The second challenge of digital constitutionalism is building enough consensus and enough social pressure to force technology companies to create their own constitutional limits. Rulers usually do not give up power voluntarily. We are at a constitutional moment now, where change might be possible but is by no means guaranteed. For all of us who care about how the internet is governed, now is the time to work together to hold power accountable. We need to make visible the influence that technology companies have on our lives and the influence that others have on them, in turn. We need to trace how governments and private interests regulate how we behave and communicate; what we can see and share; and how we live, love, and work through the technologies that we use. For those of us who are academic researchers, this means we need to devise new research methods that can help us understand complex regulatory systems, made up of human and technical components, at massive scales, over time, and across national borders and platform boundaries. For this we will need better data, and we should be working with technology companies and governments to ensure that good data is made available and accessible for ongoing research. We will also need new theory to understand how power can and should be held to account in a decentralized environment.

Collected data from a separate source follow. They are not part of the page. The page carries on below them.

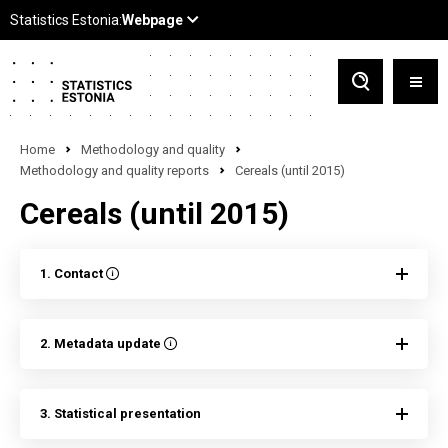
Home
Methodology and quality
Methodology and quality reports
Cereals (until 2015)
Cereals (until 2015)
1. Contact
2. Metadata update
3. Statistical presentation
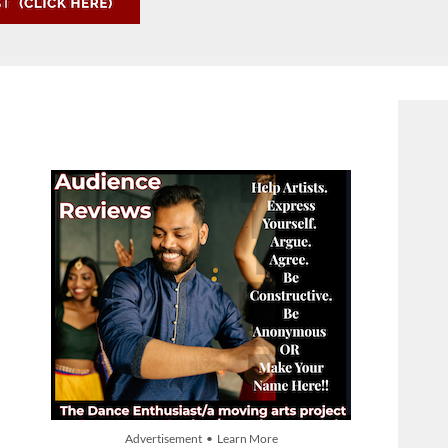
Advertisement • Learn More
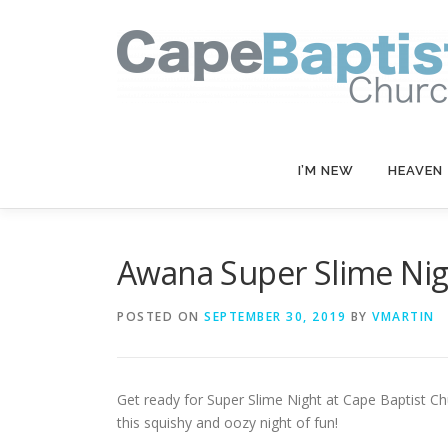
Skip
to
content
I’M NEW
HEAVEN
Awana Super Slime Nig
POSTED ON
SEPTEMBER 30, 2019
BY
VMARTIN
Get ready for Super Slime Night at Cape Baptist C
this squishy and oozy night of fun!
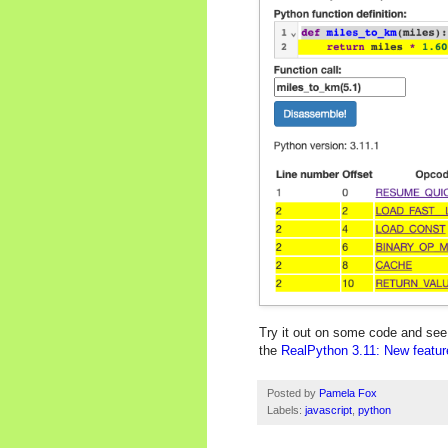
Try it out on some code and see f
the
RealPython 3.11: New feature
Posted by
Pamela Fox
Labels:
javascript
,
python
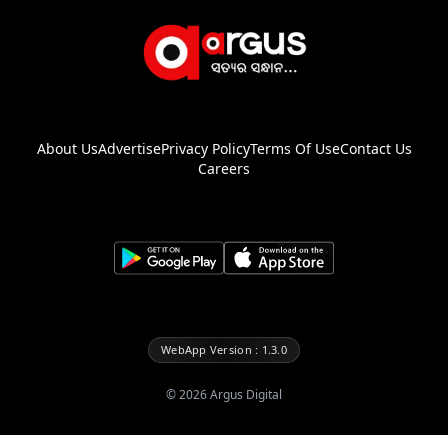
About Us
Advertise
Privacy Policy
Terms Of Use
Contact Us
Careers
WebApp Version : 1.3.0
©
2026
Argus Digital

And then we will need to mobilize. We will need to seize this moment to marshal and coordinate pressure on technology companies to fundamentally change their cultures - to recognize that, as powerful governors of our social lives, they owe us real accountability. At the same time, we need to resist the efforts of governments around the world to introduce new restrictions that unjustifiably limit our freedoms or threaten the conditions for autonomy and innovation that make the internet so great.

All of this means that we need new collaborations. We do not yet have the institutions that are able to regularly and consistently hold power to account at scale. A digital constitutionalism requires not just change from platforms, but new structures that can monitor compliance, continue to exert pressure, and address wrongdoing. There is a role for courts and legislatures here, but there is also a need for new institutions that can more effectively marshal social pressure in day to day governance where the legal system is too cumbersome. These new institutions require some imagination - we will have to invent them. Academics, activists, journalists, will have to work together to engage tech companies, governments, and concerned users. As for concerned users, it’s easy to feel disempowered, but there is great power in collective action. For all of us, it’s time to participate in the emerging debates about how we want our shared social spaces to be governed, to make our concerns heard to governments and technology companies, and to lend our support to the activists and the civil society organizations fighting for our freedoms.

Achieving real change is not going to be easy, but what is at stake is the possibility of constructing an internet that is vibrant, diverse, and accountable. There’s a lot of work ahead of us, but never has there been a better opportunity to make serious change than now.